Why Are Stocks So High?

Because corporations have been returning more of their profits over to shareholders and less to workers, especially over the past 30 years, according to authoritative recent research. The implication is that investors' gains have come at the expense of workers, who own little stock.

The stock market notoriously climbs a “wall of worry.” But a new academic paper, “How the Wealth Was Won,” suggests that we probably should be worried about a rising stock market that, for decades, has grown much faster than economic growth can explain and where the “equity premium” has sunk to low levels.

The paper’s authors, Martin Lettau of Berkeley, Sydney Ludvigson of NYU and Dan Greenwald of MIT, divide the past 67 years into two eras. From 1952 to 1988—from roughly the birth of the H-bomb to the Savings and Loan Crisis—fundamental economic growth accounted for 92% of the increase in stock prices, they found.

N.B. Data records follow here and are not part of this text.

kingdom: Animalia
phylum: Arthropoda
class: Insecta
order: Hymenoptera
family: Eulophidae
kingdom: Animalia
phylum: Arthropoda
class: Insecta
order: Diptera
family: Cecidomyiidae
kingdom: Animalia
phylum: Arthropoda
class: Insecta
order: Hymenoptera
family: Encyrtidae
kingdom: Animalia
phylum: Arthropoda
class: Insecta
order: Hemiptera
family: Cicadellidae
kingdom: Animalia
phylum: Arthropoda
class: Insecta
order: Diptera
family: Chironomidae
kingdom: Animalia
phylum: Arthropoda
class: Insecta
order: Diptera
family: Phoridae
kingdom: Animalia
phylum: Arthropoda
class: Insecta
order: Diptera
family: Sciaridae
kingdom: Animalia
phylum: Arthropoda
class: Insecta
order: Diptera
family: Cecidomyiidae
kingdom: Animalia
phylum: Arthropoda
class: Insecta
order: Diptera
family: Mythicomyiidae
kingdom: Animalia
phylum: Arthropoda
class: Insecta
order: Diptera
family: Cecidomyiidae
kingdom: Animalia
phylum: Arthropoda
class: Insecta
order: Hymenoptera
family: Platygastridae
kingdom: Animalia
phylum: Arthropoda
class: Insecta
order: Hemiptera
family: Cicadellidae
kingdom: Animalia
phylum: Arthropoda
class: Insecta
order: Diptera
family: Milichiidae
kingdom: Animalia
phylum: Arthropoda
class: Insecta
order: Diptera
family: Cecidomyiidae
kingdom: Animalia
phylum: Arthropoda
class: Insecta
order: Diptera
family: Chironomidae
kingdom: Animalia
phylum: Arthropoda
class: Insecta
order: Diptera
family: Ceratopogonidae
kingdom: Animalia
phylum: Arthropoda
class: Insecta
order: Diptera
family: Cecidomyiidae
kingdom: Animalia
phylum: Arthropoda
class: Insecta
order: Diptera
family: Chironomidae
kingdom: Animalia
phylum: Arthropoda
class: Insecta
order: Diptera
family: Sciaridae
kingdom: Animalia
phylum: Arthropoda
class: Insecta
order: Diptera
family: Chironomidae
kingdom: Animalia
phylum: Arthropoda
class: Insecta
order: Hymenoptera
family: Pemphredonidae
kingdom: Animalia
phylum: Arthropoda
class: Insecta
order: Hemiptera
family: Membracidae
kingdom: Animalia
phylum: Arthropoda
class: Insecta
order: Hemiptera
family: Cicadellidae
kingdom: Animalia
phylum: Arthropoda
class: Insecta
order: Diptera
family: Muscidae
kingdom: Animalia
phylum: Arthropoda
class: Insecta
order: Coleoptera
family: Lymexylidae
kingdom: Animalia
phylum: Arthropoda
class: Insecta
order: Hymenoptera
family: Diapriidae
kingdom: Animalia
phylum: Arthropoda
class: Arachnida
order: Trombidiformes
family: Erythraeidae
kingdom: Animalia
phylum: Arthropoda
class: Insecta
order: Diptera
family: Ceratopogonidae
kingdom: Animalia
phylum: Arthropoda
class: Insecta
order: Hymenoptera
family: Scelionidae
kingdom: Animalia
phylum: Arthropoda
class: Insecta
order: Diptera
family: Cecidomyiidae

But from 1989 to 2017 (from the end of Communism through the tech boom, two Gulf Wars, the digital boom, the Iraq War, and the Great Financial Crisis) only 24% of the $23 trillion in real equity wealth created by the non-financial sector can be attributed to economic growth, the authors found.

Greenwald

“It was largely luck that stock returns were as high as they have been since 1989,” MIT’s Greenwald told RIJ this week. “Our model predicts that the rate of returns on equities, including dividends and buybacks, should have been 5.3% a year. But they’ve averaged a 10.6% return.” That’s about twice the rate that the traditional “equity risk premium”—the reward to investors for taking the extra risk associated with equities vs. bonds—would normally suggest.

Something else must have been going on, and the authors believe it was changes in what they call “factors shares.” By this they mean the division of the U.S. economy’s fruits between investors and workers. “Factors shares have been more relevant than economic growth as a measure of fundamental value in the stock market,” the paper said.

For decades, the profits have largely accrued to investors (in the form of dividends, stock buybacks and capital gains) and not to workers (in the form of wages). “What’s unusual, over this entire period, the share of output going to profits has grown, relative to the share going to wages,” Greenwald said, adding that “workers still typically get more than two thirds of output.”

He and his co-authors attributed 54% of the $23 trillion in real equity wealth created by the nonfinancial sector from 1989 to the end of 2017 to “reallocation of rents to shareholders in a decelerating economy… Economic growth accounts for just 24%, followed by lower interest rates (11%) and a lower risk premium (11%).”

“This large divergence is attributable to the good luck equities have enjoyed over the post-war period, driven primarily… by a string of favorable factors share shocks that redistributed rents to shareholders,” the paper said. In economic terms, “rents” means unearned income, passive income or, technically, “any payment to an owner or factor of production in excess of the costs needed to bring that factor into production.”

At the same time, the “equity premium” is low. That is, investors have shown a willingness to pay a lot for stocks. “We know that asset prices and stock valuations vary by too much to be driven by cash flows,” he said. “When the stock market goes up by two percent in one day, it doesn’t mean that investors think that profits will go up by two percent. You can attribute that to market demand. Effectively, investors are saying that they are willing to hold risk at a lower price.”

There are many possible causes and effects associated with the sharp change in factors shares since 1989—the loss of labor’s bargaining power, the export of manufacturing jobs, automation, globalization, monopoly pricing power, the retirement savings boom, or massive deficit spending—but this paper wasn’t meant to pursue them, Greenwald said.

Whatever the reasons for the shift, workers have been the losers. Even though millions of Americans have been investing in mutual funds through workplace retirement plans for 30 years, and some of them have accumulated significant nest eggs, there’s apparently still not much overlap between workers and investors.

“Only about half of households report owning stocks either directly or indirectly in 2016,” the paper said. “Even among those households that own equity, most own very little: the top 5% of the stock wealth distribution [equity owners] owns 76% of the stock market value and earns a relatively small fraction of income as labor compensation.”

Depending on your point of view, you might conclude from this paper either that the stock market is dangerously overvalued, or that the shift in factor shares and a shrinking risk premium justifies current stock values, or that the height of the stock market is a symptom of advanced inequality in the U.S., rather than the sign of a healthy economy.